Related: Tips on Desert Rose Watering
During the plant’s growing season, provide thorough watering whenever needed. They do not need or want to stand in water, so it is far better on the side of underwatering when it comes to watering.
If your Desert Rose stays dry for an extended period, the result is yellowing starts, followed by dropping leaves. This is called drought stress.
Desert rose is an ornamental succulent garden plant that is known for its swollen or caudex trunk. It can store moisture in its swollen trunk to use at times of drought.
Even if you reduce watering, a Desert Rose can suffer from too much water if not planted in good potting soil.
These desert plants do well with sharply draining, gritty, sandy soil. Use a potting mixture recommended for cactus and succulents and a pot with drainage holes.
Related: Best Potting Mix For Desert Rose
Although Desert Rose is not a heavy feeder, it does need some nutrition. During the growing season, fertilize weakly – weekly.
Sometimes roses don’t get enough of certain nutrients, such as iron, magnesium, and nitrogen. Lack of nutrients can lead to chlorosis. If you think this is the problem, do a pH soil test to see whether you should add amendments.

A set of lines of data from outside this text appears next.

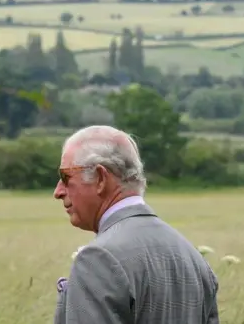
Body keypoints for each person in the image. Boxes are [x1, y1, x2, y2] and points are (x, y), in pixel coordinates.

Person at [53, 125, 220, 324]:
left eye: (66, 177)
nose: (58, 191)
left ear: (100, 179)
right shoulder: (193, 258)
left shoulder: (99, 258)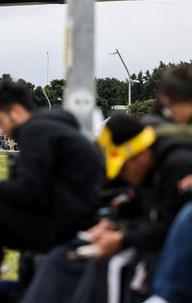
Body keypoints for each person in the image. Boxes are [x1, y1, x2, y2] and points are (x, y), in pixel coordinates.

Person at [21, 114, 192, 303]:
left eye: (123, 169)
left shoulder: (178, 166)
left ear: (141, 155)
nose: (122, 177)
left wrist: (122, 237)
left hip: (160, 254)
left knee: (110, 263)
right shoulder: (150, 167)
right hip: (147, 241)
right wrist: (114, 225)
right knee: (61, 256)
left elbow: (170, 227)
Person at [0, 80, 104, 303]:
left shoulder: (35, 130)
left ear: (16, 111)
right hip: (71, 214)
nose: (3, 131)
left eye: (1, 122)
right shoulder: (49, 127)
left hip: (69, 225)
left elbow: (29, 190)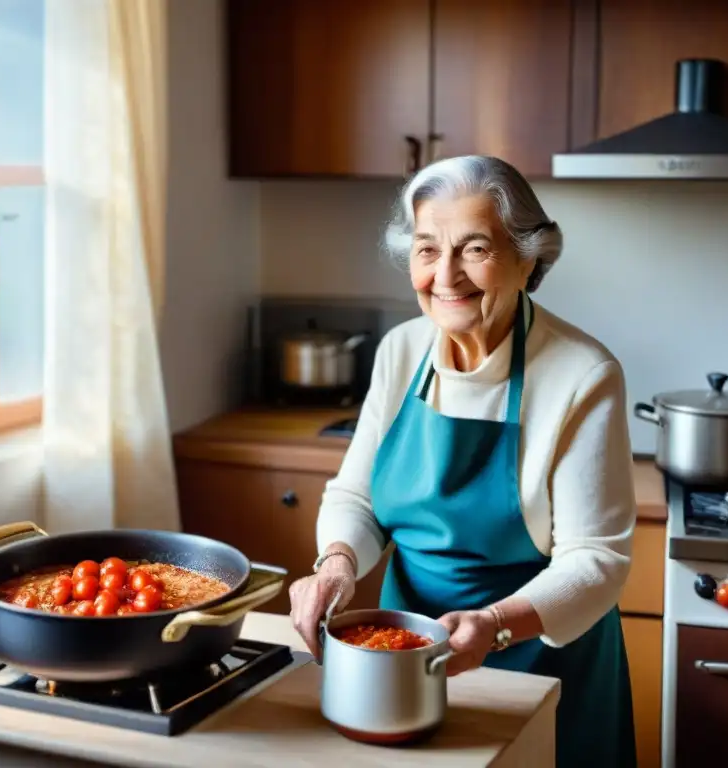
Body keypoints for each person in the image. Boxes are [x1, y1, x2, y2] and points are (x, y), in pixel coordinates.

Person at [289, 155, 637, 767]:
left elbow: (597, 559)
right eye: (427, 249)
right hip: (403, 657)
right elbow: (357, 498)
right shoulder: (401, 350)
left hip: (539, 661)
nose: (445, 275)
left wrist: (495, 625)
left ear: (528, 257)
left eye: (474, 248)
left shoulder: (584, 374)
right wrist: (336, 565)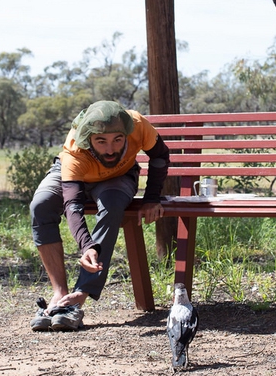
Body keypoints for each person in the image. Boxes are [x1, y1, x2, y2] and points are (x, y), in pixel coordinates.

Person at [29, 100, 170, 331]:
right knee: (40, 205)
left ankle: (78, 297)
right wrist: (87, 246)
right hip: (75, 174)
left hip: (119, 176)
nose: (111, 149)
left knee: (112, 204)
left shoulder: (137, 124)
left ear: (127, 133)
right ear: (89, 139)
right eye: (101, 141)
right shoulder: (76, 149)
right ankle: (60, 295)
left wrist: (152, 198)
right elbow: (73, 204)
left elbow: (160, 155)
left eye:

Give the plant a half-strength dose of balanced 20 – 20 – 20 liquid fertilizer once a week. Stop fertilizing during the winter months.
Related: Fertilizer for Desert Rose
All plants need sunlight to produce chlorophyll and grow green leaves. Keep your Desert Rose plant in a low-light setting during the dormant period. Move the plants to a bright sunny spot during the growing period.
Remember, this plant needs a hot, dry setting to survive, thrive, produce flower buds and bloom.
Overwatering, overcrowding, and too little light can result in a fungal infection:
- Root Rot
- Stem Rot
- Leaf Rot
Brown, rusty spots on the leaves. Dark, soft spots on the trunk. A general listlessness along with yellowing, falling leaves often say rot.
If you suspect fungal diseases, isolate the plant from other plants or move your plants somewhere drier & with enough sunlight. Others use a fungicide to kill the fungi.
Give the Desert Rose:
- Good lighting
- Ample spacing
- Air circulation
- Withhold water until the soil is completely dry
Prune away leaves and stems that exhibit fungal infection symptoms.
To prevent the spreading of fungus:
- Use a sterilized cutting tool
- Wipe the blade with isopropyl alcohol between cuts.
While the plant recuperates, spray it weekly with a fungicidal mixture, such as a Neem oil spray.
Mix a couple of tablespoons of neem oil with a gallon of water for an effective, natural treatment.
If the plant needs repotting, use clean, new soil along with a new, clean (or sterilized) container.
When repotting, examine the roots. Trim away any soft, mushy roots with a sterilized, sharp cutting tool. Keep the potting medium damp but not wet, and allow plenty of air circulation around the seed-raising containers.
The same poor conditions that result in fungal infection cause Desert Rose to become subject to pest infestation.
Common houseplant pests such as:
- Spider mites
… take up residence on weakened plants.
Deal with these insects as you would treat fungal infections.
Spray a Neem oil mixture on the pests. Or mix up a solution of insecticidal soap at a rate of 5 tablespoons to 1 gallon of water. Spray every other week.
Leaves turning yellow on Desert Roses is not the end of the world. Review the steps to determine your next action.